EXERCISE DETAILS:
In the listing, rewrite the part that opens with the line containing "### Présentation générale" and closes with the line containing "- **Point A/B**: Points", putting "régions" wherever "zones" appears and leaving everything else as it is.

***** INFORMATION

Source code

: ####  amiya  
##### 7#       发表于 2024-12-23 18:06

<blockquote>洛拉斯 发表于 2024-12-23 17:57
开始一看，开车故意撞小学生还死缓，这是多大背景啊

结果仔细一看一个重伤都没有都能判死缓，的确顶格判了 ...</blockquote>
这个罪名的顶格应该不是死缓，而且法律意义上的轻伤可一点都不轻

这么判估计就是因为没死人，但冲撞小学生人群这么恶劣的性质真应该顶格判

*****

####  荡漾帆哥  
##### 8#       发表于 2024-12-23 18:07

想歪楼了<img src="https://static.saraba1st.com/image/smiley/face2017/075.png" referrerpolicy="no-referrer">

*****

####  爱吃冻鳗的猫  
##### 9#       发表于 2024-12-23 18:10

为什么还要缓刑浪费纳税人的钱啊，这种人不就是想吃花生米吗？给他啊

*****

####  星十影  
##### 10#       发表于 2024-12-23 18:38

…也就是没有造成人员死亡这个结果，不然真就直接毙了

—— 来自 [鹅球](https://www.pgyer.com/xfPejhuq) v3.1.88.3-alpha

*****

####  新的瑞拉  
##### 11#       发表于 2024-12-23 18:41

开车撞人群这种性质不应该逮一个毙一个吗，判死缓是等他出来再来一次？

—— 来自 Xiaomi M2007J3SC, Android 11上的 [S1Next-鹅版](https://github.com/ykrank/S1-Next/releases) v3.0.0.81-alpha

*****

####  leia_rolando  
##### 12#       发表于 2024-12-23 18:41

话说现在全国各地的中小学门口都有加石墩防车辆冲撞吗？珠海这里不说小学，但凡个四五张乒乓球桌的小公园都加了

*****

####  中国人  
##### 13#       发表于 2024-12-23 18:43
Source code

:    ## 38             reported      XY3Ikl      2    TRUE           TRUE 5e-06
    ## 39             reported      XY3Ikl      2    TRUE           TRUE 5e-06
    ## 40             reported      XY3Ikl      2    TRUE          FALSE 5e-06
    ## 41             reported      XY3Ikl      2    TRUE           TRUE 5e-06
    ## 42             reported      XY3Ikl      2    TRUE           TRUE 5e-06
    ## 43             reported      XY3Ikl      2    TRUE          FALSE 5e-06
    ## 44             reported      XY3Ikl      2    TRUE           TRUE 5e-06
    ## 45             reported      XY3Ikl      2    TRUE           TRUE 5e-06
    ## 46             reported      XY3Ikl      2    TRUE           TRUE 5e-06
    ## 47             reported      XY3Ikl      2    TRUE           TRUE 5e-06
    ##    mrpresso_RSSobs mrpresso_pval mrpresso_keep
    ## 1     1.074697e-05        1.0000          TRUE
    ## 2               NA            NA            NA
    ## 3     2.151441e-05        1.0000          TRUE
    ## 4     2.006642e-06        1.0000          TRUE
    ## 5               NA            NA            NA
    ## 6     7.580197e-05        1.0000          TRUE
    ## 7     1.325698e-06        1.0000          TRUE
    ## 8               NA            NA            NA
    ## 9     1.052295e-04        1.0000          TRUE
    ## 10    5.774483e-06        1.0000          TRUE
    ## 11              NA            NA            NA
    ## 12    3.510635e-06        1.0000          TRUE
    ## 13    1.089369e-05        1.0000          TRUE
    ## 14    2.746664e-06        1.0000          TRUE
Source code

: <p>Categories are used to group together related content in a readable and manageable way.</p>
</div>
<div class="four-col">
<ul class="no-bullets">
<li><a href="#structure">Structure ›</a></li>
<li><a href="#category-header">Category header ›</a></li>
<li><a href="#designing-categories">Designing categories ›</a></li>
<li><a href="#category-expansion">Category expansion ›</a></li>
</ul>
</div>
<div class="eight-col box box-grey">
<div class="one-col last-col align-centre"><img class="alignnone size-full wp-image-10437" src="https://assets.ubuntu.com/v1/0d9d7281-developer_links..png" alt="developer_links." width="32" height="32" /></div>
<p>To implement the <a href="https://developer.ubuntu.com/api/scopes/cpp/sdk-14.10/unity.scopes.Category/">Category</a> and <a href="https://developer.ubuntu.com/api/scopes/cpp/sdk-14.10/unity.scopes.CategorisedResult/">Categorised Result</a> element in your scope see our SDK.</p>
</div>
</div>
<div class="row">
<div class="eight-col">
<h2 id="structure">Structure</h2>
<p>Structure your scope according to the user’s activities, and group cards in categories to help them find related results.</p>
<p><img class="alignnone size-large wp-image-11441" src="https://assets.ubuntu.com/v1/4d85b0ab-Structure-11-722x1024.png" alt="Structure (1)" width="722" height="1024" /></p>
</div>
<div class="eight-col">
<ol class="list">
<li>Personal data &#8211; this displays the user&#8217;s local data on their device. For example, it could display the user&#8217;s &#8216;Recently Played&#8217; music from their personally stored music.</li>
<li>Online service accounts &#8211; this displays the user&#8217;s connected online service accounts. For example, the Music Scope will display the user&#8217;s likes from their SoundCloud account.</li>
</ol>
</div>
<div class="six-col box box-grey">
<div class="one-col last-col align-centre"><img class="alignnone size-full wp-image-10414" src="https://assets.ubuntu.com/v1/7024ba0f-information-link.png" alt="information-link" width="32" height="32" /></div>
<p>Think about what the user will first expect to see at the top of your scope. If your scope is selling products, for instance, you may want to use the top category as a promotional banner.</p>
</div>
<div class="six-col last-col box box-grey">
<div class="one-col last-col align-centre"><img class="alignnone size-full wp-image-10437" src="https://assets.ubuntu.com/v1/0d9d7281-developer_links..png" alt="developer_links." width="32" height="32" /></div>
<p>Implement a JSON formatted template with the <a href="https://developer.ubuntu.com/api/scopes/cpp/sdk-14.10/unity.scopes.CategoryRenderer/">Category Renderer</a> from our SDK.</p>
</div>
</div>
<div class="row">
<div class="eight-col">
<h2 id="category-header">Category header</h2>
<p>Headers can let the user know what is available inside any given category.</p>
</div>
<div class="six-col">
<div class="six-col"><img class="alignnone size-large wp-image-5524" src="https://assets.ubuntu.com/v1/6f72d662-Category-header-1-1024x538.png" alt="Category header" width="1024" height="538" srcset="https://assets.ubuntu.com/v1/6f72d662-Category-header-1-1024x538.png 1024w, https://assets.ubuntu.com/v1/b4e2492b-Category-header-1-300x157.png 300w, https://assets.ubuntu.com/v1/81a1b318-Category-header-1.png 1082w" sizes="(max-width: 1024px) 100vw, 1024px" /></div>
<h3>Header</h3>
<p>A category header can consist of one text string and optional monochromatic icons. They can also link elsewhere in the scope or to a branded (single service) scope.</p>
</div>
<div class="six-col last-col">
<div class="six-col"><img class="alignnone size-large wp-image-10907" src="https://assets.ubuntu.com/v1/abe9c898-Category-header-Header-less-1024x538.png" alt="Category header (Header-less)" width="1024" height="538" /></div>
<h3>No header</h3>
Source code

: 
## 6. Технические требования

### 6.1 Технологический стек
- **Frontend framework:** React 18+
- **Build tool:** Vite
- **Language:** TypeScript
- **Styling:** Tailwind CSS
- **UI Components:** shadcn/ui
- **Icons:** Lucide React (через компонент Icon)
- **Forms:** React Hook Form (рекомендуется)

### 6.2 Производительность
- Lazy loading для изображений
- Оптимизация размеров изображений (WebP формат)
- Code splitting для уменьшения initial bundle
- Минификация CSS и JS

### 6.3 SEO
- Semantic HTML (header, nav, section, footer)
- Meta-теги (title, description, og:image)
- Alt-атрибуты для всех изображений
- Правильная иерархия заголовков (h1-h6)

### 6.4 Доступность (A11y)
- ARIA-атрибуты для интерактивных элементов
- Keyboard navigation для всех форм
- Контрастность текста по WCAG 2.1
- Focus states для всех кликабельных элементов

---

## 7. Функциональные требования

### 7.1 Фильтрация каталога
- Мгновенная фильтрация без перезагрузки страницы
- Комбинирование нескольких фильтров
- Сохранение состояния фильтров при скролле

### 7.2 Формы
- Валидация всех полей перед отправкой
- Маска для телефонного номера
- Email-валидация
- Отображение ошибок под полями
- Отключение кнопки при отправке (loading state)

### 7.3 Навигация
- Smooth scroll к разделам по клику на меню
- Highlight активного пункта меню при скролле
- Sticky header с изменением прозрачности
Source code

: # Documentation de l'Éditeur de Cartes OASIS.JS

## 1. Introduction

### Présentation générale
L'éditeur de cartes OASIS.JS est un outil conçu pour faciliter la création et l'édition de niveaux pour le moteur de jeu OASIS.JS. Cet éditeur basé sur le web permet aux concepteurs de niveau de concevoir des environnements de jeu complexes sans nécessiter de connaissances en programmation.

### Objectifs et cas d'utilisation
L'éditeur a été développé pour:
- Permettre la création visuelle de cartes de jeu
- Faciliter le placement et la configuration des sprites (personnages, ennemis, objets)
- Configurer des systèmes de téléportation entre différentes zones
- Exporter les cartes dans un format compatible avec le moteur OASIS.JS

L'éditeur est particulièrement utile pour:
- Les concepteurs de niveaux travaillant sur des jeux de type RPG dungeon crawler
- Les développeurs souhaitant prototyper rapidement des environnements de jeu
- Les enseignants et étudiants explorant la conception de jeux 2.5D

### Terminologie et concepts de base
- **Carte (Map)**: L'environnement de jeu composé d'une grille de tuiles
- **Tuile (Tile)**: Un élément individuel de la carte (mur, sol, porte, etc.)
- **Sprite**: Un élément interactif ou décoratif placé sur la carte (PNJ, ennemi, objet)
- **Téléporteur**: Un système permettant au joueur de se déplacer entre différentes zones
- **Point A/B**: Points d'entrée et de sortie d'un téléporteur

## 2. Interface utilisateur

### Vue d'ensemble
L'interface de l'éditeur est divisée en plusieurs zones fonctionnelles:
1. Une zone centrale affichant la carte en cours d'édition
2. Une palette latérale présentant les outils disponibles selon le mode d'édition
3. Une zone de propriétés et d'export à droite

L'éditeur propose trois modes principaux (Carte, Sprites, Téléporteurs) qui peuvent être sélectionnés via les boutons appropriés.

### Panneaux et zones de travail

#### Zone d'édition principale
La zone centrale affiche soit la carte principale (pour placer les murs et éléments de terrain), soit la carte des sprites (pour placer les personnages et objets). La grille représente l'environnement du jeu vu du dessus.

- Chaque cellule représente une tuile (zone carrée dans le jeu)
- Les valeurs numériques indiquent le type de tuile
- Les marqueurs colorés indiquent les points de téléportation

**********

WRITTEN RESPONSE:
### Présentation générale
L'éditeur de cartes OASIS.JS est un outil conçu pour faciliter la création et l'édition de niveaux pour le moteur de jeu OASIS.JS. Cet éditeur basé sur le web permet aux concepteurs de niveau de concevoir des environnements de jeu complexes sans nécessiter de connaissances en programmation.

### Objectifs et cas d'utilisation
L'éditeur a été développé pour:
- Permettre la création visuelle de cartes de jeu
- Faciliter le placement et la configuration des sprites (personnages, ennemis, objets)
- Configurer des systèmes de téléportation entre différentes régions
- Exporter les cartes dans un format compatible avec le moteur OASIS.JS

L'éditeur est particulièrement utile pour:
- Les concepteurs de niveaux travaillant sur des jeux de type RPG dungeon crawler
- Les développeurs souhaitant prototyper rapidement des environnements de jeu
- Les enseignants et étudiants explorant la conception de jeux 2.5D

### Terminologie et concepts de base
- **Carte (Map)**: L'environnement de jeu composé d'une grille de tuiles
- **Tuile (Tile)**: Un élément individuel de la carte (mur, sol, porte, etc.)
- **Sprite**: Un élément interactif ou décoratif placé sur la carte (PNJ, ennemi, objet)
- **Téléporteur**: Un système permettant au joueur de se déplacer entre différentes régions
- **Point A/B**: Points d'entrée et de sortie d'un téléporteur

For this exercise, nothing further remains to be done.